Vintage has a more complex definition now.
The Financial Times reports that vintage 1950s frames have “moved on,” and a more complex definition of “vintage” has emerged.
Designers and consumers are now, in many cases, seeking to recreate — or at least be inspired by — styles worn by movie characters. The result is vintage looks spanning the 60s, 70s and 80s.
Optician and designer Selima Salaun tells the publication she’s looking to 70s film at the moment.
“Think ‘American Hustle,’ or one of my absolute favorites, Paolo Sorrentino’s ‘The Great Beauty,’” Salaun says
She says she likes to “imagine all of the characters in my eyewear.”
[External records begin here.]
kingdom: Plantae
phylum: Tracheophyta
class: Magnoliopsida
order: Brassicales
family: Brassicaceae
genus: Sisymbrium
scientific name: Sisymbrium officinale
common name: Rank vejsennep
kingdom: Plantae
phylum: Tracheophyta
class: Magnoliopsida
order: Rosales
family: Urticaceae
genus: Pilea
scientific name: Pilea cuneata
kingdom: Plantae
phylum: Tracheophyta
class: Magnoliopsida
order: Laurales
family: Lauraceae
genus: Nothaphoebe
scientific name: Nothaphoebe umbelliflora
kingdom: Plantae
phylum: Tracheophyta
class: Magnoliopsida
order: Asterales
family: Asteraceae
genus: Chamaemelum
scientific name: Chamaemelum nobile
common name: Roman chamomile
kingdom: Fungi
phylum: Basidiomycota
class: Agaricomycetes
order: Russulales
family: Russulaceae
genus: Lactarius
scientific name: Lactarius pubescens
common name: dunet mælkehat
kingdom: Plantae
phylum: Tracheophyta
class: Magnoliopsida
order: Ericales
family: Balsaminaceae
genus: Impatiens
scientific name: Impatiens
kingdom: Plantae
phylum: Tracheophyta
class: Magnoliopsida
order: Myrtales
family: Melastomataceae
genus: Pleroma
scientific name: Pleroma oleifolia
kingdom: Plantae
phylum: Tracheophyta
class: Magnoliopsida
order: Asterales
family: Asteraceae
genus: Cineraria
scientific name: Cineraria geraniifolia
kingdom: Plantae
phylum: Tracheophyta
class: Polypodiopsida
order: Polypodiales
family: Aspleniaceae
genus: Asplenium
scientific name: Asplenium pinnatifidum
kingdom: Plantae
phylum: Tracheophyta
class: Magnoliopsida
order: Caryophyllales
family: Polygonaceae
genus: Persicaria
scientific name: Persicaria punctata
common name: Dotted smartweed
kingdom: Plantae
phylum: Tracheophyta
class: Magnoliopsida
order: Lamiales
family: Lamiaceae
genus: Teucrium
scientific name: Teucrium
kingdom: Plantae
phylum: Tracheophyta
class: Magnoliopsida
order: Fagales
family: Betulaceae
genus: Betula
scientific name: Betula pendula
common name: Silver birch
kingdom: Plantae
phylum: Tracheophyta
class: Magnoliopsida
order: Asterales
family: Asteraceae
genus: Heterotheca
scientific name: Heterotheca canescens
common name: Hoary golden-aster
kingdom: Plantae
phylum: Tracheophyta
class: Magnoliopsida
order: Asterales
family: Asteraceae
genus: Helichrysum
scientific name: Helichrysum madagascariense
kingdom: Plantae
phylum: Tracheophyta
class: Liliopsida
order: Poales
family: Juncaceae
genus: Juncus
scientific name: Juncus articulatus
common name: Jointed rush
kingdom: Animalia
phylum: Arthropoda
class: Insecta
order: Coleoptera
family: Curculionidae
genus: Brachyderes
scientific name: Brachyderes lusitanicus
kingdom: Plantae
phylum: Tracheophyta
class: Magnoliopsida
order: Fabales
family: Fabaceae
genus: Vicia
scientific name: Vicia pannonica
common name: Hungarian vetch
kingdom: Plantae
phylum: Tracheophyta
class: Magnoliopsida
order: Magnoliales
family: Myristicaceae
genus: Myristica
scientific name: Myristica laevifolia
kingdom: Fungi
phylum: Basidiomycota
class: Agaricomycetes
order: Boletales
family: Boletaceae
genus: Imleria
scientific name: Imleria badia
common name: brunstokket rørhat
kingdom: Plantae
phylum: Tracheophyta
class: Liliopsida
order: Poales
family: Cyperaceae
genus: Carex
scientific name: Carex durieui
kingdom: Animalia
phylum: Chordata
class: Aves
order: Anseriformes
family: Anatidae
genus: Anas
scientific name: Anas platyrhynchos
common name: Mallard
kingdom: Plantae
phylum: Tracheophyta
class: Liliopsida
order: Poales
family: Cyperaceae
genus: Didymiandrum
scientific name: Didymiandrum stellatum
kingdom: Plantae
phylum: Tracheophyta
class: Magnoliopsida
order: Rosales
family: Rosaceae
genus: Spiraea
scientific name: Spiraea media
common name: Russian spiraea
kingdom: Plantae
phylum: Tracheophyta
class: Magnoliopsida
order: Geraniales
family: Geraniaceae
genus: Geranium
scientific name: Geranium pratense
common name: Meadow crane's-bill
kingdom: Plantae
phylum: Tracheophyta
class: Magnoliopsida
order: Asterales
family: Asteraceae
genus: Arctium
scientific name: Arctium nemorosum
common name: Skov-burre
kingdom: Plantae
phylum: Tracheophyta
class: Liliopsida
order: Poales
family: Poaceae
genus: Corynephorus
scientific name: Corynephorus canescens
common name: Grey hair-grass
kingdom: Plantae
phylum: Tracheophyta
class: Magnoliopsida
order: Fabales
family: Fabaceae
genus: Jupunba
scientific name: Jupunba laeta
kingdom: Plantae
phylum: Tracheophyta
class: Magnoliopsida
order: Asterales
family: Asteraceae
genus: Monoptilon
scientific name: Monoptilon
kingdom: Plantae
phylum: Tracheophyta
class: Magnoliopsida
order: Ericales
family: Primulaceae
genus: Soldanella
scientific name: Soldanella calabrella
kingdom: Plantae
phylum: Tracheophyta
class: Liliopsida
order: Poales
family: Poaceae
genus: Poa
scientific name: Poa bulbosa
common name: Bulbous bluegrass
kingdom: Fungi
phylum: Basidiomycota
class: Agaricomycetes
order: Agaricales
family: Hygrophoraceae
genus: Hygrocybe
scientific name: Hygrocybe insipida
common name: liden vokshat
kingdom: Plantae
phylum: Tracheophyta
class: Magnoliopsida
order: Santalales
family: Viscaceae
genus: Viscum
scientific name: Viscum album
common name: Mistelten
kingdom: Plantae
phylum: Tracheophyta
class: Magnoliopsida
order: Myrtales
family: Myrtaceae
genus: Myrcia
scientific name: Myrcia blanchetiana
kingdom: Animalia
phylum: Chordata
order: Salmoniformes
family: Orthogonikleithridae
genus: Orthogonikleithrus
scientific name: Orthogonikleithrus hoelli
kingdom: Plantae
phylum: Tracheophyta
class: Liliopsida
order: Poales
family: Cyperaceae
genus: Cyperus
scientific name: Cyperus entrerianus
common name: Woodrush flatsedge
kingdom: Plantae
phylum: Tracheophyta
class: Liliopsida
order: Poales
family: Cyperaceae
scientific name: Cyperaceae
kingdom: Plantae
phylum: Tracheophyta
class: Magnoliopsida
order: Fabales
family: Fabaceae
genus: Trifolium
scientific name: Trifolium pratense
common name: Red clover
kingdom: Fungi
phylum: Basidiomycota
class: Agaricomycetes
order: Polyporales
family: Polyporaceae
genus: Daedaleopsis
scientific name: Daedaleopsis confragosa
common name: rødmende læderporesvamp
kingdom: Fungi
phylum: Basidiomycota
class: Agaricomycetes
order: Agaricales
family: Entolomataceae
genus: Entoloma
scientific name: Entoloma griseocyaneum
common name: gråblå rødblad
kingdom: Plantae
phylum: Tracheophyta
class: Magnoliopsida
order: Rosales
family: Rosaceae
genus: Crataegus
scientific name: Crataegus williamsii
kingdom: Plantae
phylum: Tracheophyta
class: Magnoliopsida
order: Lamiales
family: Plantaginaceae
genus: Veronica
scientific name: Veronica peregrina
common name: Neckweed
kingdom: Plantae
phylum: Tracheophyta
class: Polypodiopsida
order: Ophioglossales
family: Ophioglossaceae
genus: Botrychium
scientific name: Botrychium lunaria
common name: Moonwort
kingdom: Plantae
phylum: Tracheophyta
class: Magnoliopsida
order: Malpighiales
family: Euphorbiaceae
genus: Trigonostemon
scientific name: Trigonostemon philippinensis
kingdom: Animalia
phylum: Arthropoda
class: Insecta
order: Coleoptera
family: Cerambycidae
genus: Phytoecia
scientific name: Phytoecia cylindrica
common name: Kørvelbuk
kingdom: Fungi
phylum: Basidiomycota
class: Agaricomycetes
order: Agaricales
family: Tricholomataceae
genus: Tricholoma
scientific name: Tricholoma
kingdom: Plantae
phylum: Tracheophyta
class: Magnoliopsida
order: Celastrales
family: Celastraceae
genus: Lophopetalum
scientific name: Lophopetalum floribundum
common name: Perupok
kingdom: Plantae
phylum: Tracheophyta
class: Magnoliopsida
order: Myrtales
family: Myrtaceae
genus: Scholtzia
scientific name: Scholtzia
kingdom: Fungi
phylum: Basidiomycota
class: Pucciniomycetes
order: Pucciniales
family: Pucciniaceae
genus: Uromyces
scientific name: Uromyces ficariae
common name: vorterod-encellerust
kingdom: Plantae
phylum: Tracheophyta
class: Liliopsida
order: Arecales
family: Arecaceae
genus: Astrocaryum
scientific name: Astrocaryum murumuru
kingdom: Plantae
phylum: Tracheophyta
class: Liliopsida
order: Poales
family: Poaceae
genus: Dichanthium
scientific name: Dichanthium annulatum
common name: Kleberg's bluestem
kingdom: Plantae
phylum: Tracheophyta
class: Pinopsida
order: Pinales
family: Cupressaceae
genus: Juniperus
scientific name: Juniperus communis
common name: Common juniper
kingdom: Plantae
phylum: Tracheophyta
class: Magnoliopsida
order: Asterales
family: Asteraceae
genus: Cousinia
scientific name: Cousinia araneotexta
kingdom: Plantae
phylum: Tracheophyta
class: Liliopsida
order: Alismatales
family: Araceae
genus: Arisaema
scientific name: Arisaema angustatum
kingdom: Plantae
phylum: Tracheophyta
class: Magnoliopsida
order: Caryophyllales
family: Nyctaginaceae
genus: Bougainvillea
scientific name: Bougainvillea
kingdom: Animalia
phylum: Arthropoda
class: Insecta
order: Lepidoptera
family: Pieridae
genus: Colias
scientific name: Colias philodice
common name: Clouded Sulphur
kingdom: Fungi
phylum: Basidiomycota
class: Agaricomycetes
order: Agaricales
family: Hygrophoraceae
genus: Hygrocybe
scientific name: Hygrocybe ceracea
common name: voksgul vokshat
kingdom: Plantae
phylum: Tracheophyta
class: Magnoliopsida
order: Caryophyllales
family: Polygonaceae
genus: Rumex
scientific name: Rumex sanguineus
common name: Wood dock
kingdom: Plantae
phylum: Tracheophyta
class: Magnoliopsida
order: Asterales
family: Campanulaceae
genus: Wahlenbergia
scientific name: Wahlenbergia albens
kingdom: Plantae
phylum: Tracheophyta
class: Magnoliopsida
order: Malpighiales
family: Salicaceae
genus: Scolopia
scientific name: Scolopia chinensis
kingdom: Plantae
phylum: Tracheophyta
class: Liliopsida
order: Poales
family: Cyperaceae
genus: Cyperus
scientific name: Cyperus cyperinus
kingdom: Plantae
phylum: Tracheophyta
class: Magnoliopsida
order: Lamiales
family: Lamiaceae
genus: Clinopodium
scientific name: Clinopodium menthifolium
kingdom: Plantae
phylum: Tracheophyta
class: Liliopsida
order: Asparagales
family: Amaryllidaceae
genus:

David Schulte, CEO of Oliver Peoples, says people “want to be Robert Redford in ‘Spy Game,’ ‘Gregory Peck in To Kill a Mockingbird’ or Gary Oldman in the most recent version of ‘Tinker Tailor Soldier Spy.’”
Though most of the characters referenced by vintage eyewear are male, the frames tend to be worn by both men and women, according to the article.
Gregory Peck 47 Sun by Oliver Peoples: In collaboration with the Peck Estate, this design was inspired by the signature style worn by its namesake in “To Kill a Mockingbird.”